Trecho da página:
● ● ●

Em uma rodovia, um motorista filma o painel da própria Mercedes a 96 km/h, em meio à trilha da eletrônica e dançante “The Main Room Party” que toca no rádio. “Ah, seria na Imigrantes, e o limite lá é de 100 km/h”, diz à reportagem o condutor. Além de cometer irregularidades no trânsito, ele também acumula duas pendências com a Justiça Criminal. Em ambas, acusado pelo Ministério Público de estelionato.

Este é o recém-nomeado vice-presidente do Detran de São Paulo, pelo governador Márcio França nesta quarta-feira, 5. Após contato da reportagem, o governo afirmou que irá tornar o ato sem efeito.

Além do vídeo em que filma o painel de seu veículo de luxo a toda velocidade, Carlos Augusto Galier a expõe de outros ângulos em suas redes sociais. “Mas isso foi em 2015, tem mais de dois anos”, justifica sobre a infração considerada gravíssima pelo órgão para o qual foi nomeado.

Ele diz ter sido indicado ao cargo por “mérito”. “A gente tem o merecimento, entendeu? E, como estava muito afastado para mim, onde eu estava trabalhando, em Ibiúna, onde tenho casa e escritório de advocacia, para mim fica mais viável em São Paulo. O que deu para encaixar foi isso daí”.

No Instagram e no Facebook, Galier também mostra fotos com amigos – entre eles, um ex-BBB -, em festas, baladas e na academia, onde exibe os braços tatuados.

Foi malhando os músculos que Galier se envolveu, em uma de suas ocorrências policiais, registrada no 1º DP de Taboão da Serra, na Grande São Paulo. À época, em 2016, era delegado do Procon em Ibiúna, interior de São Paulo.

A suposta vítima, Maurício Tadeu Sales, disse ter ouvido um boato na academia que frequentava segundo o qual estava na mira da Polícia por fraude ao seguro. Ele diz que pediu a Galier, que teria se apresentado como delegado, para que averiguasse sua situação. De acordo com Sales, causava temor o fato de que fora indenizado pelo seguro após registrar Boletim de Ocorrência pelo roubo de seu antigo automóvel.

Segundo Sales, o recém-nomeado vice do Detran teria dito a ele que, de fato, era investigado, porque a polícia tinha em sua posse dois CDs nos quais continham imagens que provavam que seu carro não estava no local do suposto roubo.

Por motivo que não quis esmiuçar às autoridades, Sales disse ter topado uma exigência de Galier para fazer “morrer” a investigação: pagar R$ 25 mil a dois policiais.

A suposta vítima diz ter dirigido até a delegacia junto de “Caca”, como era apelidado Galier, e que o recém-nomeado do Detran entrou no local e voltou com uma foto sua e o número do Boletim de Ocorrência afirmando que a investigação, de fato existia. A foto de Galier ficou registrada na portaria do DP.

● ● ●

Registros exibidos:
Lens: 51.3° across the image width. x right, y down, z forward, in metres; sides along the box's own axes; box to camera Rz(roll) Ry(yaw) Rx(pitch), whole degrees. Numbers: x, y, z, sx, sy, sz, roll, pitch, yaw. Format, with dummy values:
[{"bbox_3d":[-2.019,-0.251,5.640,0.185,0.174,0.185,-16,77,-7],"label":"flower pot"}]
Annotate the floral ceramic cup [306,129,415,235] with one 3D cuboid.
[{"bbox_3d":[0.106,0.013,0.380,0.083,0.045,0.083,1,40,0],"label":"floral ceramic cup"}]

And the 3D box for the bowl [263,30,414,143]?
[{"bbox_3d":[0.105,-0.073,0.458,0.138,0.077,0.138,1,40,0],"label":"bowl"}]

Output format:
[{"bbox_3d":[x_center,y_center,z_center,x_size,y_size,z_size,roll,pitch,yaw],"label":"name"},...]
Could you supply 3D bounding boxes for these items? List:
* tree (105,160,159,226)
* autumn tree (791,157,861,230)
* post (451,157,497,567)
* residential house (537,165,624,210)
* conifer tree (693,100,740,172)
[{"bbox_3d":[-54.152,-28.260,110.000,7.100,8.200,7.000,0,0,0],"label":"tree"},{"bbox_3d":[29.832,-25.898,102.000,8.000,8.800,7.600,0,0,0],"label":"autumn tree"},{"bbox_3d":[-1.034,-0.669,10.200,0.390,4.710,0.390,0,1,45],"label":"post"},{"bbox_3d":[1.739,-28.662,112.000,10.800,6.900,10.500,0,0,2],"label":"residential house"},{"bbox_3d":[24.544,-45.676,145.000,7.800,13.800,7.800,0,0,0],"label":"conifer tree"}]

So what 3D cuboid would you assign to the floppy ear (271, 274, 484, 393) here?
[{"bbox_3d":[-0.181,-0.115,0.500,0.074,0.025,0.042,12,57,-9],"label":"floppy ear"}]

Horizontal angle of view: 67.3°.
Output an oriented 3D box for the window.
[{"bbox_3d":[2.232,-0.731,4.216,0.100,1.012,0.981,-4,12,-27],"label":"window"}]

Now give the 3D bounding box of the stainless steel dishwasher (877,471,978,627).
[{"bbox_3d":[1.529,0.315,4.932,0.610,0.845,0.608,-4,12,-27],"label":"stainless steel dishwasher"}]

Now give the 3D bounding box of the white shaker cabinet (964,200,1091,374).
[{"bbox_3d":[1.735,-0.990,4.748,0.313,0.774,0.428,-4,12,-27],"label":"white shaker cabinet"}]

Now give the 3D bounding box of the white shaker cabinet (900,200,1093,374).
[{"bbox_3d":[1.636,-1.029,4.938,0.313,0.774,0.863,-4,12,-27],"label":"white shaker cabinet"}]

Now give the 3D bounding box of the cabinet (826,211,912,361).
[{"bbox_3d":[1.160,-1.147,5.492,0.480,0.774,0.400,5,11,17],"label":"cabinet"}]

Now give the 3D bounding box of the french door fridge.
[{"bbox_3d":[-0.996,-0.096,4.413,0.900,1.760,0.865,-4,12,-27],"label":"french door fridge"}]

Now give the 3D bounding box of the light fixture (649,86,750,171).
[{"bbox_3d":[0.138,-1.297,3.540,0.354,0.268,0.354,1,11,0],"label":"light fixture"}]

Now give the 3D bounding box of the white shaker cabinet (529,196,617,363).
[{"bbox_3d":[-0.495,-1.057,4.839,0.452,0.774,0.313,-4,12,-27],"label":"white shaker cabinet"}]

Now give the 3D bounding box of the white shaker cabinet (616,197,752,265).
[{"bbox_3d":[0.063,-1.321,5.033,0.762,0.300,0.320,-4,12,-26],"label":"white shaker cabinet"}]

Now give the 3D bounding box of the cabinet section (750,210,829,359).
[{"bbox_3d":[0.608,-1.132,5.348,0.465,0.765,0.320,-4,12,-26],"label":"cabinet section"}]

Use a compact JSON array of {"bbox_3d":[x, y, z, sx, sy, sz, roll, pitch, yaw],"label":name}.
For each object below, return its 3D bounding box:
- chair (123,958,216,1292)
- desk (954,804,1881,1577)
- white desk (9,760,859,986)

● ● ●

Instruções das tarefas:
[a] De acordo com a reportagem sobre o vice-presidente do Detran, em que cidade Galier tem casa e escritório de advocacia?
[b] Retome a reportagem sobre o vice-presidente do Detran logo após a última frase apresentada.

Resultados do exercício:
[a] Em Ibiúna.

[b]
Nas investigações, constam, além dos saques e de imagens de Galier na delegacia, um áudio em que uma voz atribuída a ele pelo Ministério Público e pela Polícia, fala sobre os valores com Sales. Já o recém-nomeado vice do Detran afirmou à Polícia que emprestou dinheiro a Sales e que queria recebê-lo de volta.

Ele disse que “pelo fato de Maurício acreditar que policiais estariam cobrando alguma quantia para deixar de dar continuidade e algum procedimento, viu ali a oportunidade de reaver os valores outrora emprestados para Sales e alimentou a história que este acreditava.

Ainda afirmou às autoridades que “deixou a entender que estavam pedindo dinheiro em troca de benefícios, se deu conta da besteira que fez, mas não tinha como voltar atrás”.

Para o Ministério Público, em denúncia oferecida em junho de 2016, Carlos Augusto Galier “indiretamente confessou os fatos imputados, posto que, afirmou que jamais se apresentou como delegado e jamais pegou qualquer quantia em dinheiro da vítima”. O processo está em fase de alegações finais.

À reportagem, Galier nega a acusação. “Esse é uma pessoa que não tem prova nenhuma. É uma coisa que é a palavra dele. Como a gente é meio político, as pessoas querem aparecer e envolver as pessoas para ficar famosas, entendeu?”

Em outra ação, o recém-nomeado vice do Detran é acusado de tomar R$ 20 mil de um casal. Segundo a Promotoria, ele “se apresentou a Maria Nazaré dizendo-se advogado, e ela e seu marido acabaram contratando-o para, em nome deles, renegociar uma dívida”. “Pagaram inicialmente a ele R$ 5 mil em espécie”. No cadastro da OAB, ele consta como estagiário.

“Posteriormente, o denunciado disse-lhes que renegociara a dívida com o credor, de modo que eles deveriam pagá-la em quatro prestações de R$ 5 mil cada uma, mediante depósitos bancários em favor de Leandro Santos Rosa”, diz o MP.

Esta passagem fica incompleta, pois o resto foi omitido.